«Mi padre enloqueció durante veintiún días en el verano de 2011, tras una operación rutinaria cuyas complicaciones siguen siendo, aún hoy, inexplicables. A lo largo de aquellas tres semanas aseguraba ser Lenin y pedía que lo trataran como tal, llegando a exigir que su informe clínico y las medicinas que le eran suministradas llevasen escrito el nombre de Vladímir Ilich Uliánov. Los médicos accedieron a semejante cambio identitario, aunque continuaron llamándole señor R., algo que sin duda le disgustaba. Por lo demás, su carácter apenas varió, seguía siendo el mismo hombre aguerrido y bromista que de costumbre.»
He aquí una novela modélica para este tiempo de incertidumbres. «Modélica» por todo lo que nos revela en un tiempo sin revelaciones ya. Pero no impositiva, sino cordial: porque propone diálogo.

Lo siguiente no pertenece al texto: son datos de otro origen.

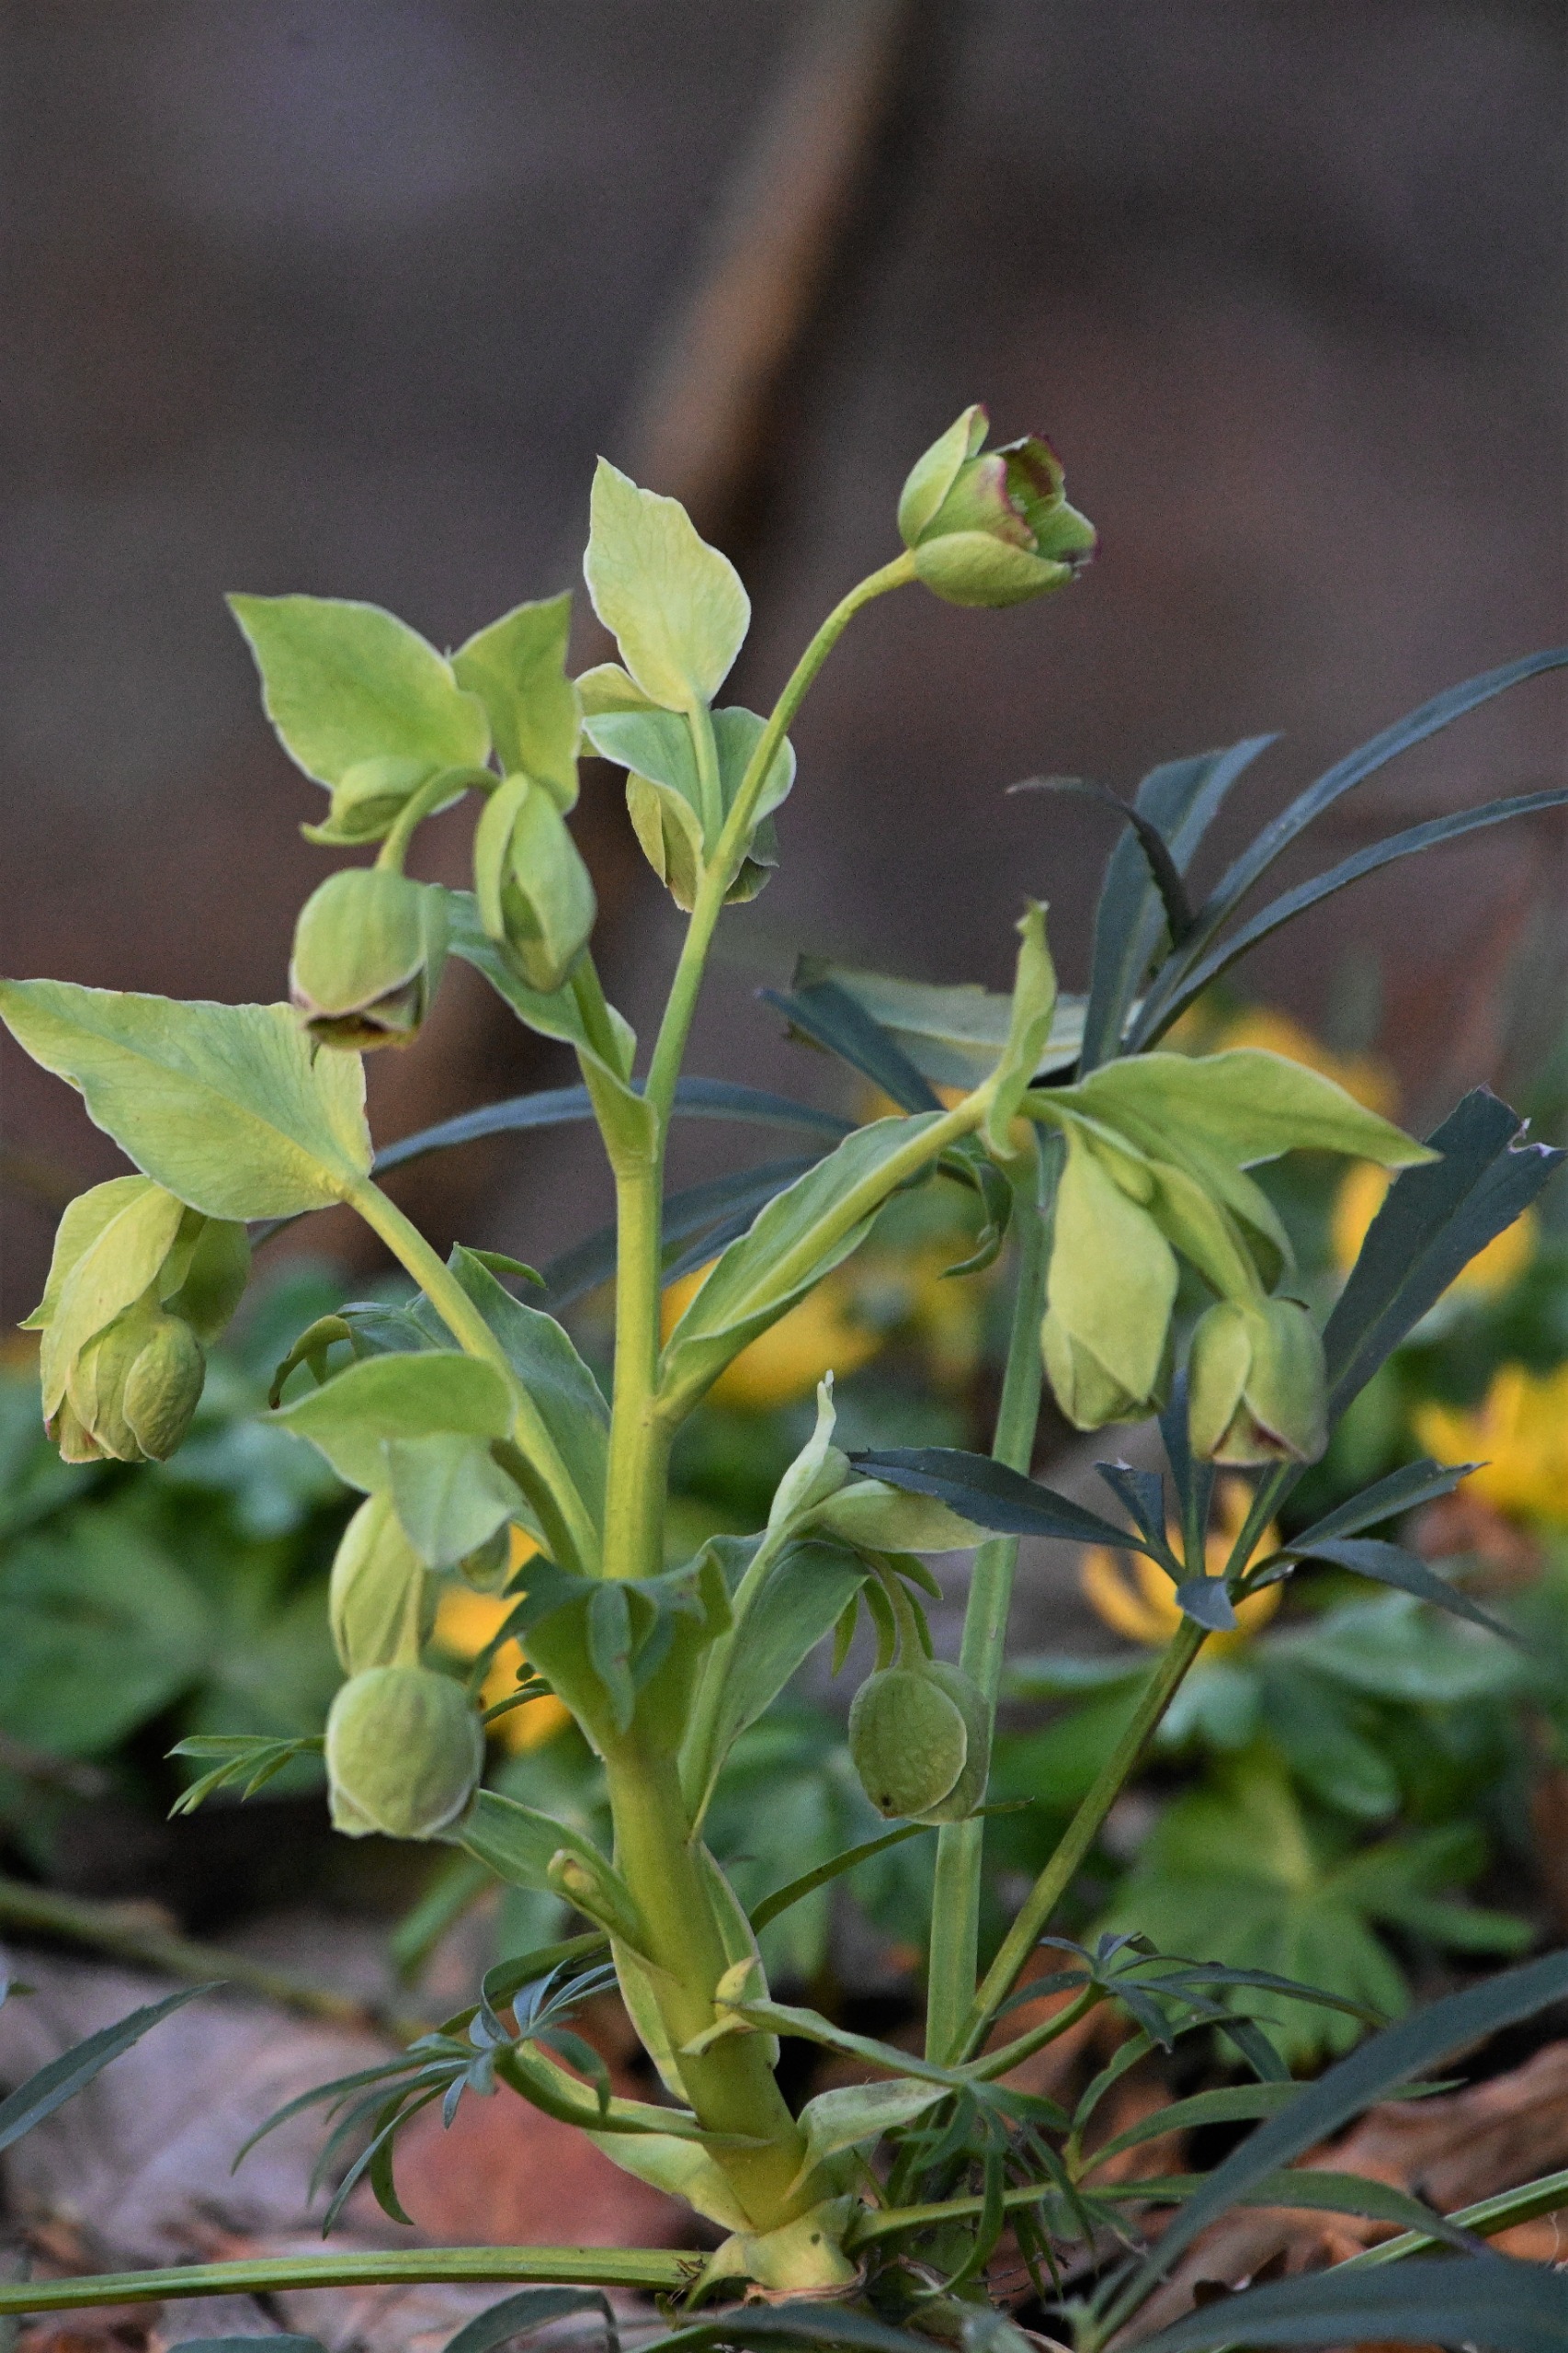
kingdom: Plantae
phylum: Tracheophyta
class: Magnoliopsida
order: Ranunculales
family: Ranunculaceae
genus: Helleborus
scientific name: Helleborus foetidus
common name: Stinkende julerose
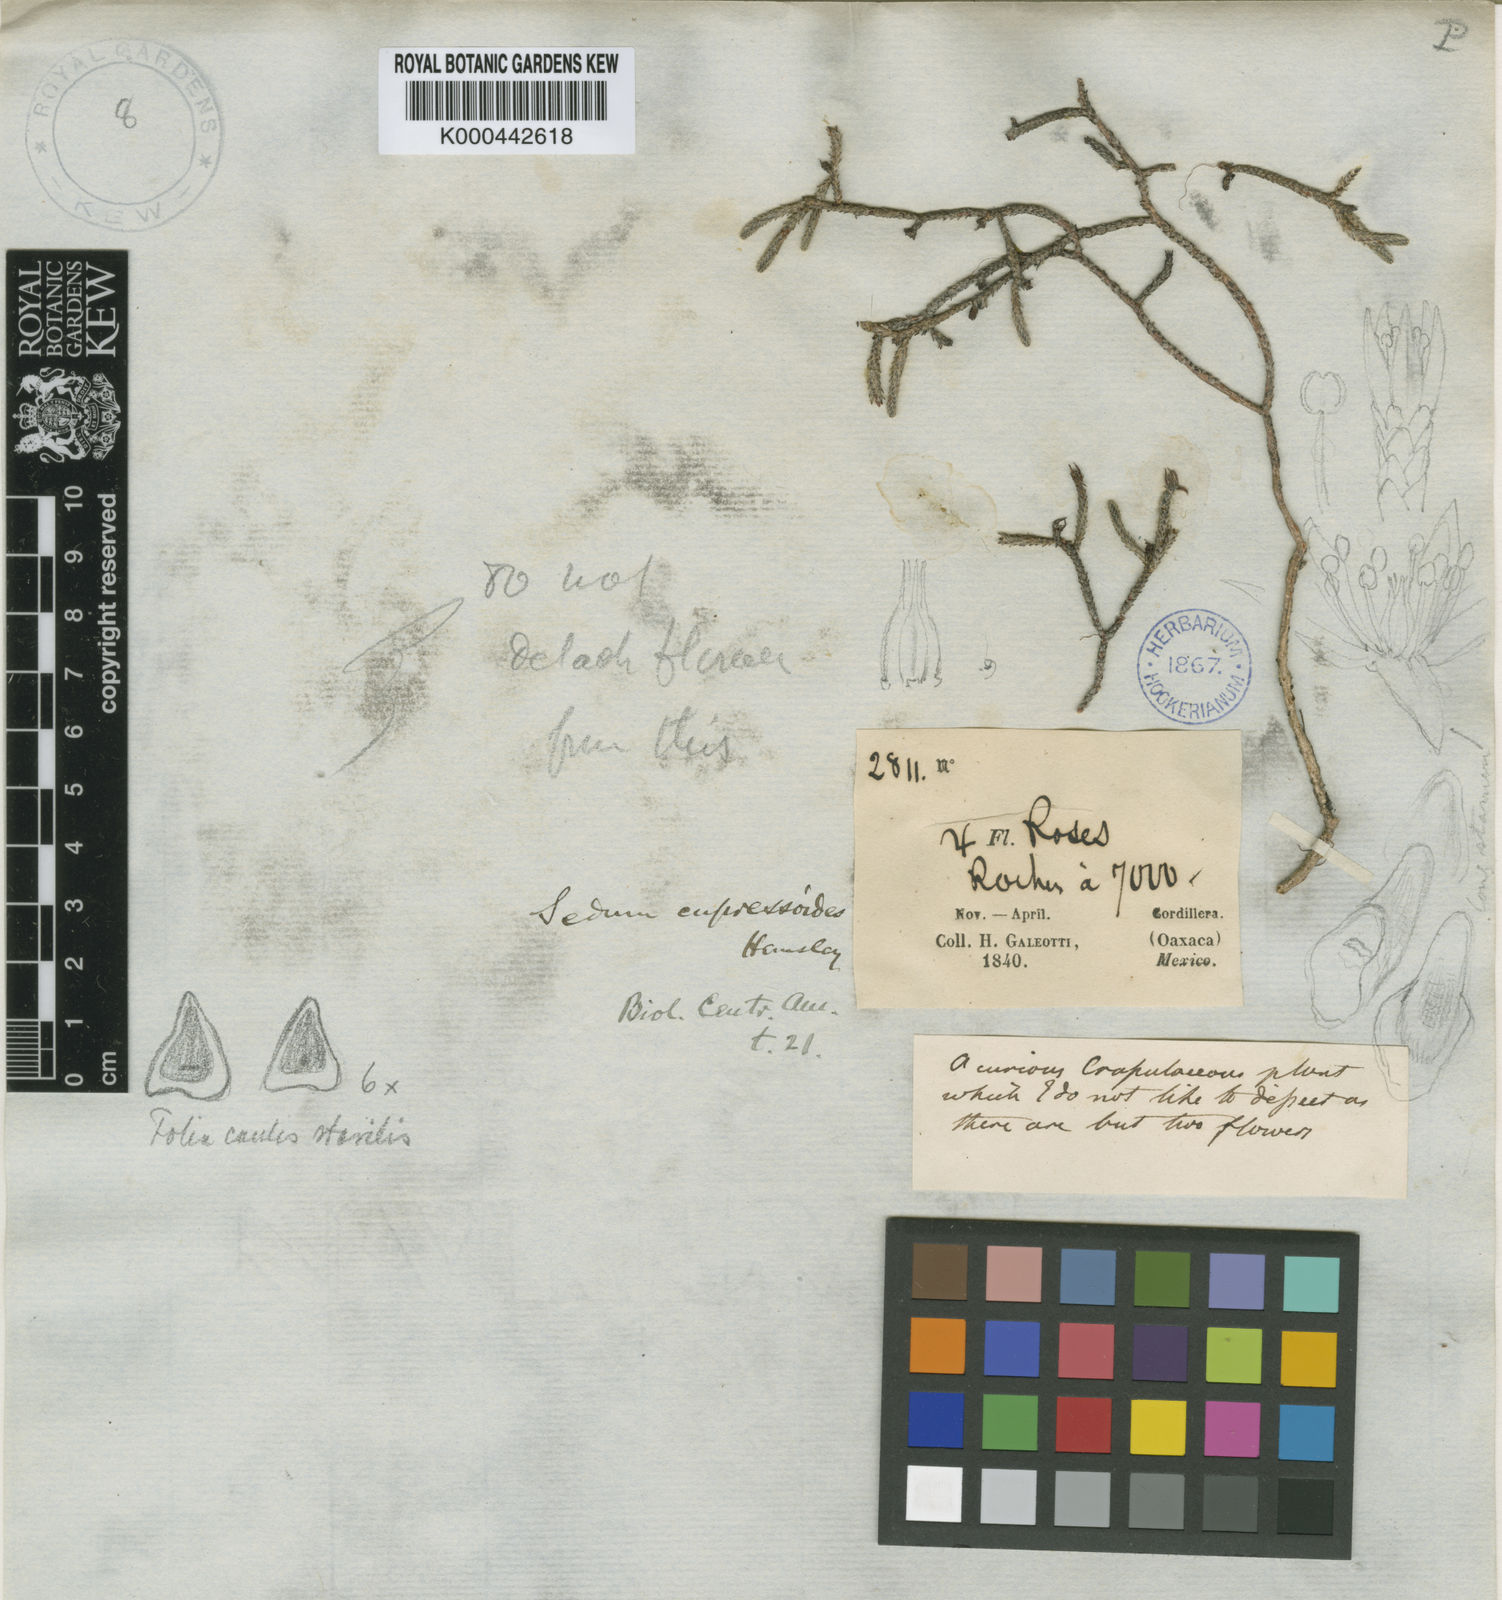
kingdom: Plantae
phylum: Tracheophyta
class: Magnoliopsida
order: Saxifragales
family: Crassulaceae
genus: Sedum
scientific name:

La novela de un trasterrado (en cierto modo), de alguien que es tanto de un lugar como de otro. Y, no menos importante, la novela (también) de un desclasado. El joven profesor universitario y su padre obrero e hijo y nieto de agricultores. De La Mancha a Cataluña, de la estética del arado a la Estética con mayúsculas.
He aquí una novela de amor filial y de amor político. Una novela sobre la lucha de clases cuando ya quedan pocas fuerzas para la lucha, cuando ésta ha sido capitalizada por algunos partidos y ha sido reducida a eslóganes.
El padre está enfermo y vuelve a su lugar de origen, el hijo está «enfermo» de vida y de pasado, y también de deseo por saber y estar, como cuando era niño. Y se ríe de él mismo aún, y sigue teniendo miedo... pero ha aprendido a tenerlo. Es decir, a soportarlo.
En estas páginas no se desdeña el humor ni cuando se habla de la muerte o la locura, pero se hace de manera muy seria. Por fin, un libro que nos hace sonreír en medio de la melancolía sin negar «la posibilidad de la revuelta».